Com esses usuários, foi possível descobrir que os esteróides estavam cerca de 20 vezes menos responsivos ao HCG quando comparado a homens normais que não utilizam esteróides, ou seja, a capacidade de secreção de testosterona desses atletas foi dramaticamente reduzida porque os mesmos não receberam o sinal do LH por 16 semanas. Os testículos se tornaram desensibilizados e diminuídos.

Estudos com usuários de esteróides mostraram que tratamentos agressivos de longo prazo com hCG com dosagens de até 10.000iu a cada 3 dias por 12 semanas foram incapazes de retornar o tamanho orgiginal dos testículos. Outro estudo com homens usando baixas doses de esteróides por 6 semanas mostrou baixo sucesso em retornar a concentração de Insulin-like factor-3 (INSL3) nos testículos com doses de 5000iu/semana por 12 semanas (INSL3 é um importante biomarcador para produção de testosterona e produção de esperma).

Exemplo prático do uso de HCG ciclo

1-8 Enantato de Testosterona 600mg/sem
1-6 Acetato de Trembolona 110mg DSDN
1-6 Stanozolol 100mg DSDN
3-8 HCG 250UI (a cada 3 dias)

Foi iniciado o uso de HCG na terceira semana e foi finalizado junto com a última aplicação do Enantato de Testosterona

Recaptulando que o HCG pode ser usado em qualquer ciclo de esteróides, mas para alguns faz-se mais essencial o uso do mesmo. Como já dito acima, em ciclos com Trembolona, mas além disso torna-se importantíssimo em ciclos muito longos com mais de 10 semanas por exemplo. Também é aconselhável usar sempre o HCG em ciclos com Cipionato de Testosterona (Deposteron).

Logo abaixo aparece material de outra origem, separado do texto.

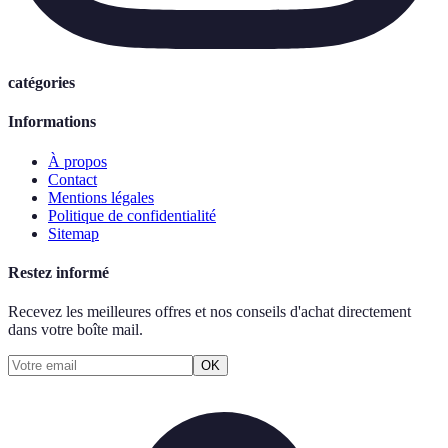
catégories
Informations
À propos
Contact
Mentions légales
Politique de confidentialité
Sitemap
Restez informé
Recevez les meilleures offres et nos conseils d'achat directement
dans votre boîte mail.
OK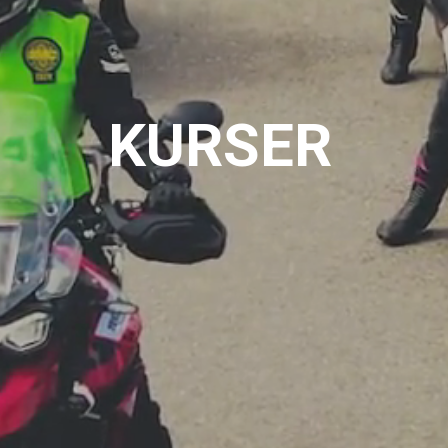
KURSER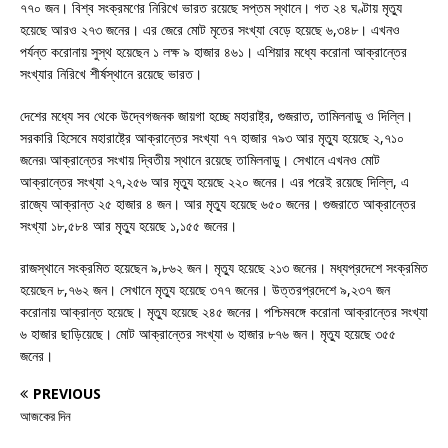
৭৭০ জন। বিশ্ব সংক্রমণের নিরিখে ভারত রয়েছে সপ্তম স্থানে। গত ২৪ ঘণ্টায় মৃত্যু
হয়েছে আরও ২৭৩ জনের। এর জেরে মোট মৃতের সংখ্যা বেড়ে হয়েছে ৬,৩৪৮। এখনও
পর্যন্ত করোনায় সুস্থ হয়েছেন ১ লক্ষ ৯ হাজার ৪৬১। এশিয়ার মধ্যে করোনা আক্রান্তের
সংখ্যার নিরিখে শীর্ষস্থানে রয়েছে ভারত।
দেশের মধ্যে সব থেকে উদ্বেগজনক জায়গা হচ্ছে মহারাষ্ট্র, গুজরাত, তামিলনাডু ও দিল্লি।
সরকারি হিসেবে মহারাষ্ট্রে আক্রান্তের সংখ্যা ৭৭ হাজার ৭৯৩ আর মৃত্যু হয়েছে ২,৭১০
জনের৷ আক্রান্তের সংখায় দ্বিতীয় স্থানে রয়েছে তামিলনাড়ু। সেখানে এখনও মোট
আক্রান্তের সংখ্যা ২৭,২৫৬ আর মৃত্যু হয়েছে ২২০ জনের। এর পরেই রয়েছে দিল্লি, এ
রাজ্যে আক্রান্ত ২৫ হাজার ৪ জন। আর মৃত্যু হয়েছে ৬৫০ জনের। গুজরাতে আক্রান্তের
সংখ্যা ১৮,৫৮৪ আর মৃত্যু হয়েছে ১,১৫৫ জনের।
রাজস্থানে সংক্রমিত হয়েছেন ৯,৮৬২ জন। মৃত্যু হয়েছে ২১৩ জনের। মধ্যপ্রদেশে সংক্রমিত
হয়েছেন ৮,৭৬২ জন। সেখানে মৃত্যু হয়েছে ৩৭৭ জনের। উত্তরপ্রদেশে ৯,২৩৭ জন
করোনায় আক্রান্ত হয়েছে। মৃত্যু হয়েছে ২৪৫ জনের। পশ্চিমবঙ্গে করোনা আক্রান্তের সংখ্যা
৬ হাজার ছাড়িয়েছে। মোট আক্রান্তের সংখ্যা ৬ হাজার ৮৭৬ জন। মৃত্যু হয়েছে ৩৫৫
জনের।
PREVIOUS
আজকের দিন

Uma dose ótima de hCG durante um ciclo seria 250iu a cada 4 dias, ou numa alternativa menos desejável, uma vez por semana na dosagem de 500UI. Mantenha em mente que a meia-vida do hCG é 3-4 dias, enquanto que a meia-vida do LH é de apenas 1-2 horas. Considerando essa diferença no tempo de excreção, é melhor espaçar cada dose de hCG entre pelo menos 4 dias para uma melhor replicação de “topos e vales” nas concentrações. Entretanto, ficando mais de 7 dias entre cada dose de hCG pode promover ao aumento da taxa de desensibilização pela falta de LH ou estimulação via hCG. Se usado por um tempo muito grande pode prejudicar a recuperação do eixo hormonal, por isso os ciclos devem sempre ser limitados sem exageros de período de tempo.